Thanks for the tip!!!I appreciate all the help that I can get!!

Happy Haunting!!!


----------



## ghostsandcostumes (Jul 24, 2009)

Trinidee said:


> Great idea's!!I love the idea of pillows and sitting on the floor!!!Hey I was a Gypsy last year!!!I didn't carry around a crystal ball or cards.I do have Tarot cards and a Ouija Board.
> Any sugestions on my Taver,Pirate Bar?
> 
> Happy Haunting!!!



EWWWW you have a Ouija Board? Hope you don't keep that thing laying around the house. Them things creep the heck out of me. I don't like them.


----------



## Wolfbeard (Sep 22, 2008)

We did a quick and easy haunted Ouija board at a party a few years ago. We mounted 1" disc shaped magnets in various places under the board, then glued 1/4" disc shaped magnets to the feet of the pointer/slider. We made sure to vary the polarity of the magnets. That way, when a guest would inevitably pust the pointer, the magnets would either attract each other, making the pointer shoot toward a letter, or the magnets would repel each other, making the pointer flip up in the air. It was great and startled a number of guests. 

Eric


----------



## Elza (Jun 21, 2004)

Okay I can see this: draped cloth, pillows, hanging things from the ceiling, incense burning and I love the mirror idea (gotta do one of those - hmmmm - Goodwill store here i come). I think you should use some colored light and not a strobe...especially if someone is going to try to really use the Quija board. How about setting up a scrim - either in a door or window. Or hang some strips of black thread so that it brushes peoples faces when they go in and out of the room. if the room has a door, you could set it up so that when they open/close the door you could have a ghost rise/drop from the ceiling. 

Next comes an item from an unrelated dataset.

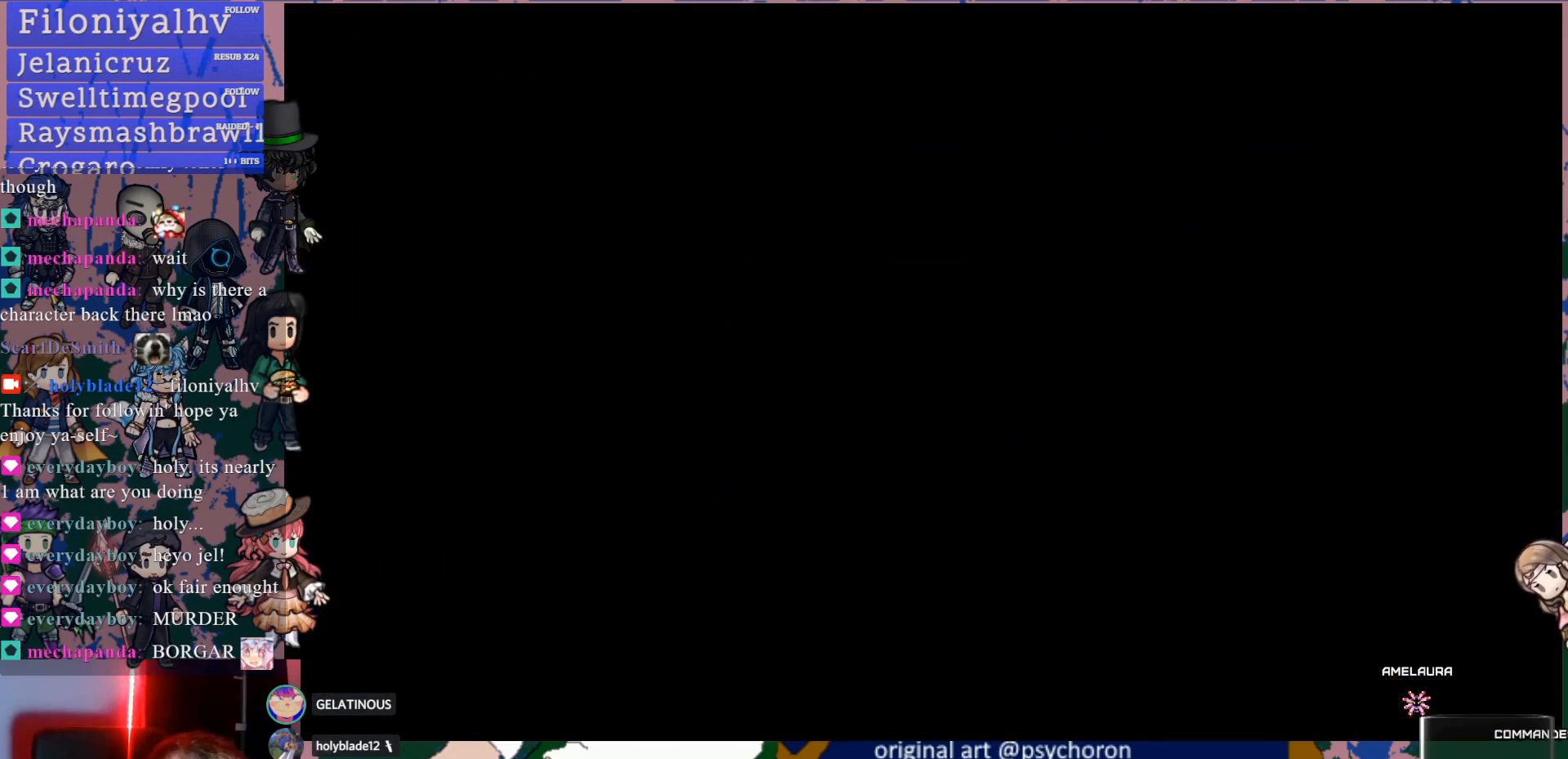
{"buttons": [], "left_stick": "center", "right_stick": "center", "events": []}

This sounds like a fun room to do and visit as a guest.


----------



## Si-cotik (Aug 12, 2009)

You could also add beaded curtains, or creepy cloth for the entrance of the doorway? Or maybe even some invisible string to make them feel they are being "touched" by the spirits?


----------



## Magickbean (Dec 6, 2007)

For your Piratey tavern, I would definitely recommend investing in some old timey lanterns and some marine decor - a ship's wheel, rope, fishing nets etc. Also some tankards and barrels would be good too!


----------



## lady jack o lantern (Aug 28, 2008)

Wolfbeard said:


> We did a quick and easy haunted Ouija board at a party a few years ago. We mounted 1" disc shaped magnets in various places under the board, then glued 1/4" disc shaped magnets to the feet of the pointer/slider. We made sure to vary the polarity of the magnets. That way, when a guest would inevitably pust the pointer, the magnets would either attract each other, making the pointer shoot toward a letter, or the magnets would repel each other, making the pointer flip up in the air. It was great and startled a number of guests.
> 
> Eric


Wolfbeard that sounds great i would love 2 try that but i am highly supasticious  so wud not like 2 have a ouija board in my house lol.

and as for the spirit room i would definately hang things from the ceiling so they look like they are floating .


----------